- TASK PROMPT
Would you repeat the listing exactly but omit every picture?

- THE DATA
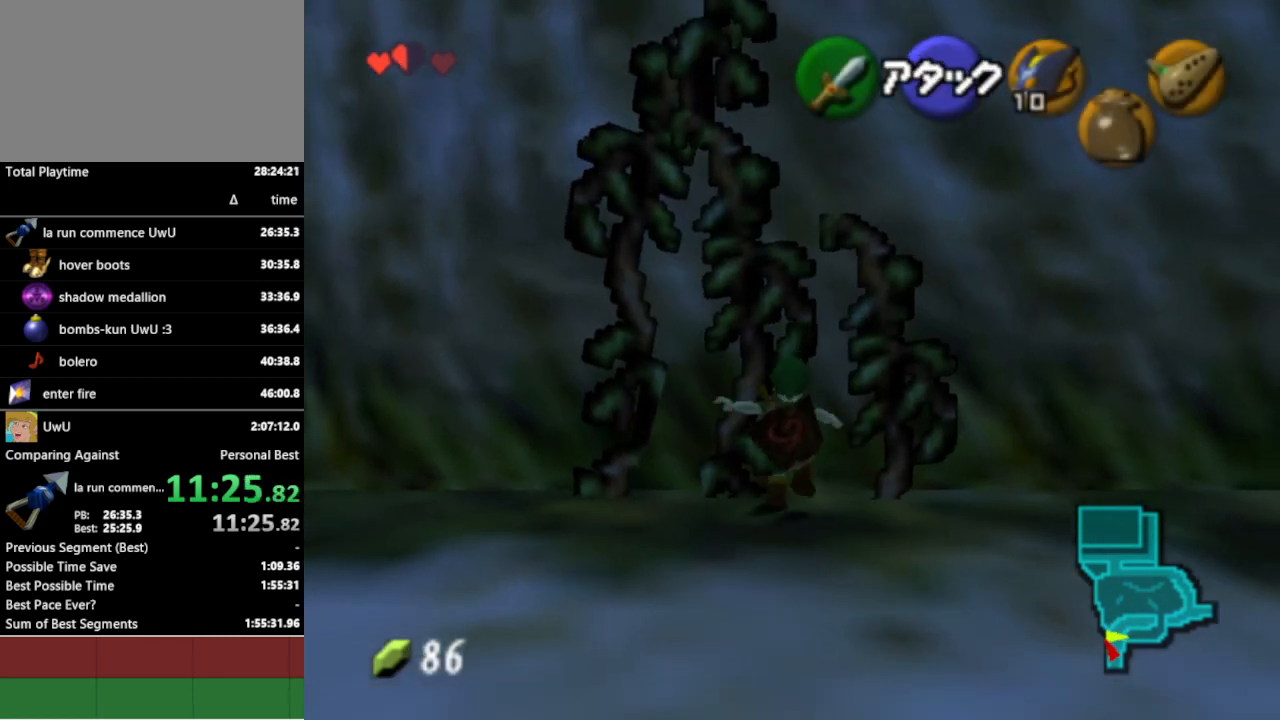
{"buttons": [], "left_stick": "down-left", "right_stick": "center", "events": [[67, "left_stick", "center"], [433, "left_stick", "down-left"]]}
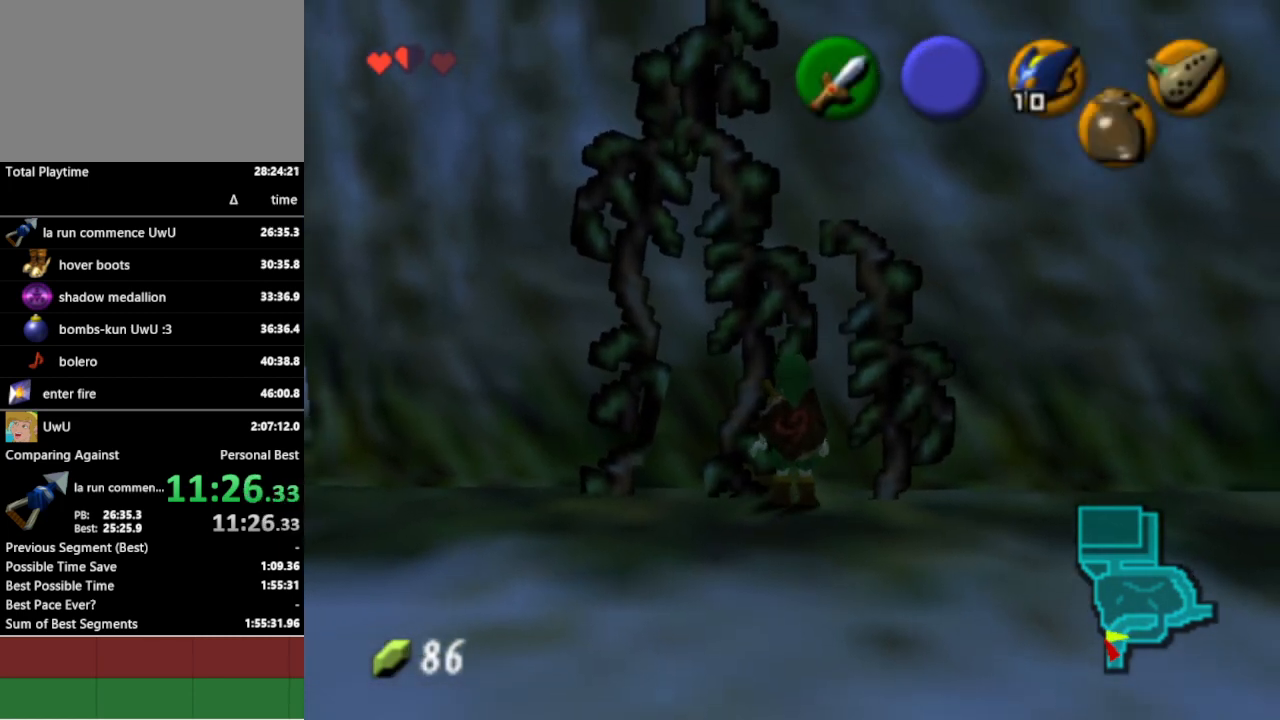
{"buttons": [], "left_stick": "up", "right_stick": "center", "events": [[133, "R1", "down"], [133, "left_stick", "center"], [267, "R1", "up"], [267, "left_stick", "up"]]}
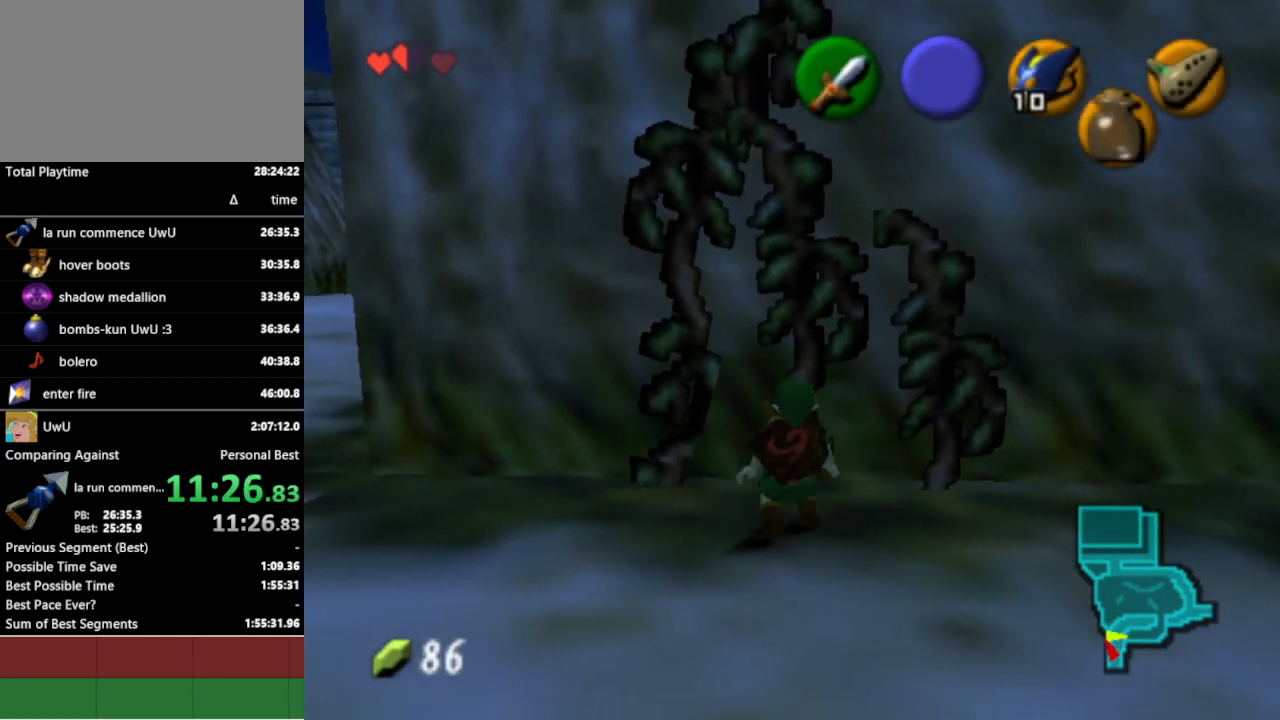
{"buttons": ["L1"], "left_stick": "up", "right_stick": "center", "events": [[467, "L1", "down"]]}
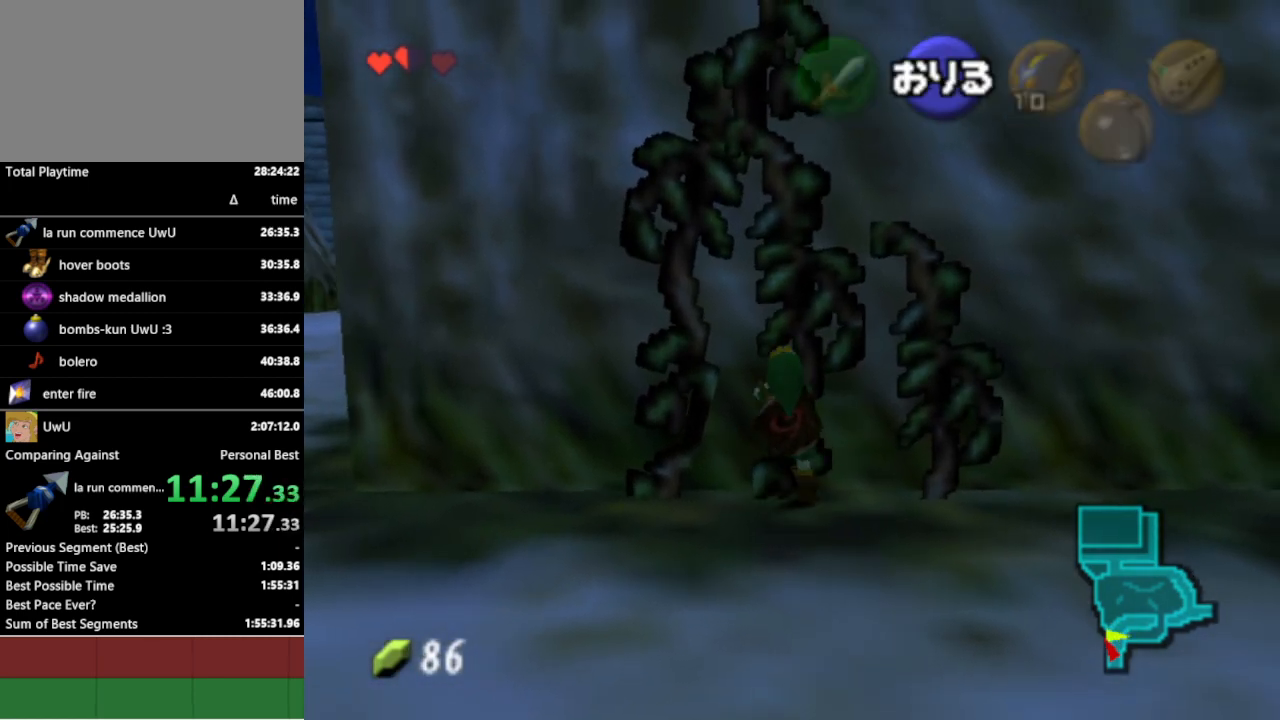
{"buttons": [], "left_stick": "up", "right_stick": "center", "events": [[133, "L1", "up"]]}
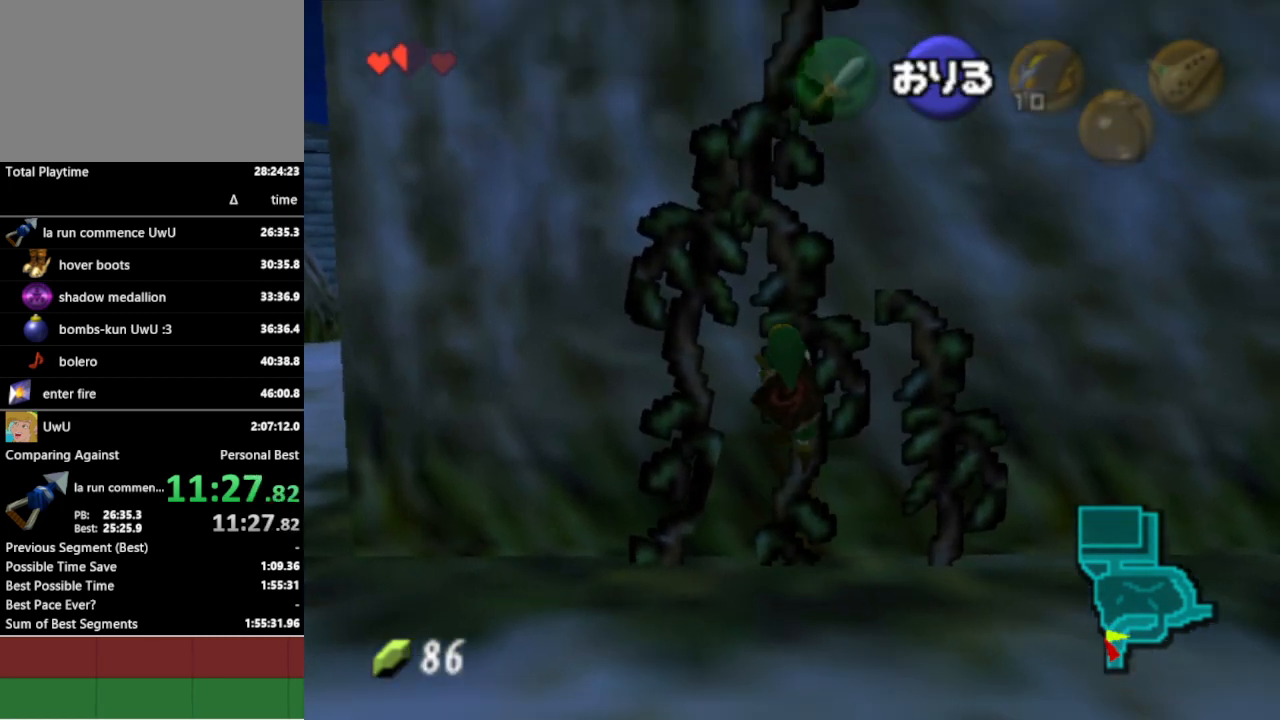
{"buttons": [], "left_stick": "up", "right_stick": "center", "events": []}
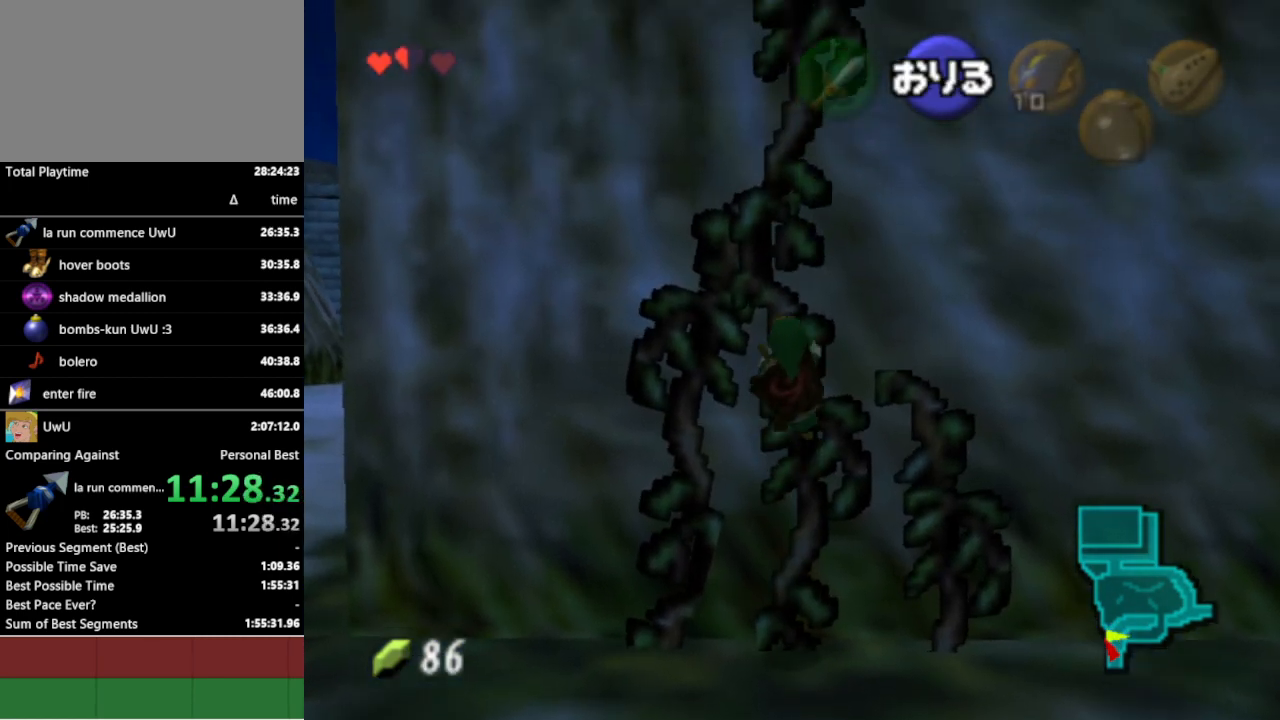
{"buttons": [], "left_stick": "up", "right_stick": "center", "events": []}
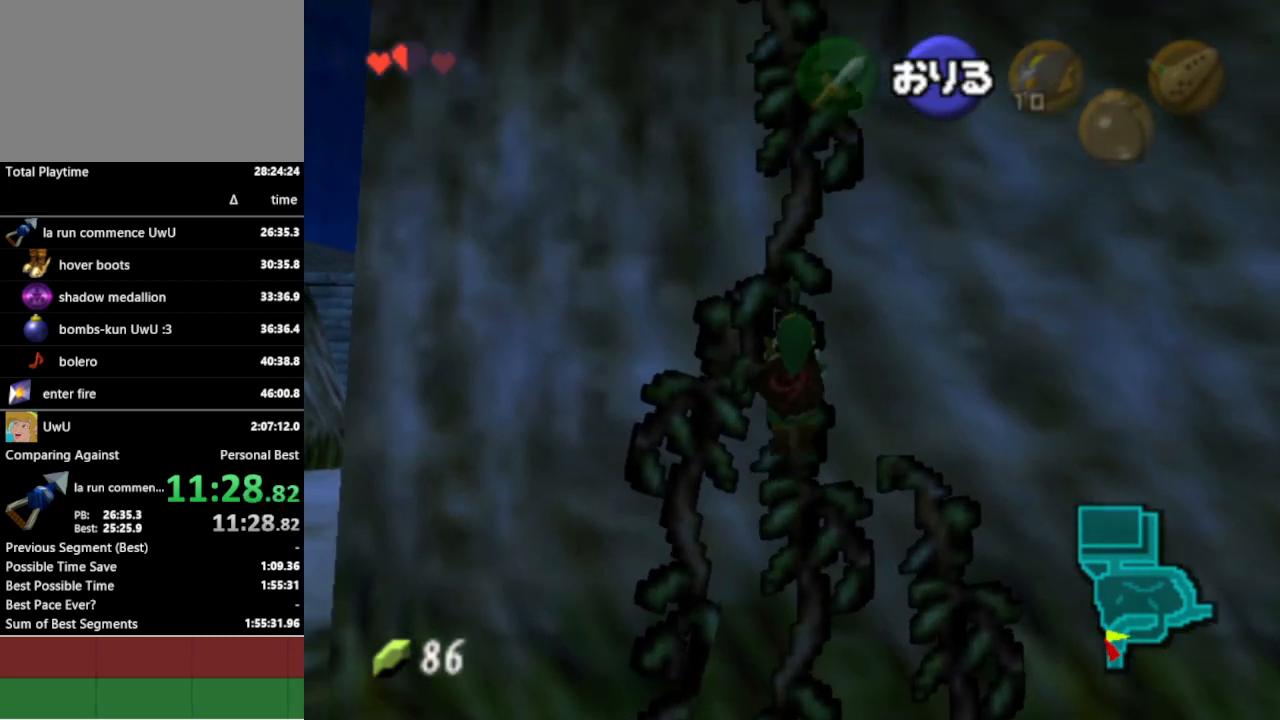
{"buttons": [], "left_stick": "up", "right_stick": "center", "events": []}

- RESULT OF THIS TASK
{"buttons": [], "left_stick": "down-left", "right_stick": "center", "events": [[67, "left_stick", "center"], [433, "left_stick", "down-left"]]}
{"buttons": [], "left_stick": "up", "right_stick": "center", "events": [[133, "R1", "down"], [133, "left_stick", "center"], [267, "R1", "up"], [267, "left_stick", "up"]]}
{"buttons": ["L1"], "left_stick": "up", "right_stick": "center", "events": [[467, "L1", "down"]]}
{"buttons": [], "left_stick": "up", "right_stick": "center", "events": [[133, "L1", "up"]]}
{"buttons": [], "left_stick": "up", "right_stick": "center", "events": []}
{"buttons": [], "left_stick": "up", "right_stick": "center", "events": []}
{"buttons": [], "left_stick": "up", "right_stick": "center", "events": []}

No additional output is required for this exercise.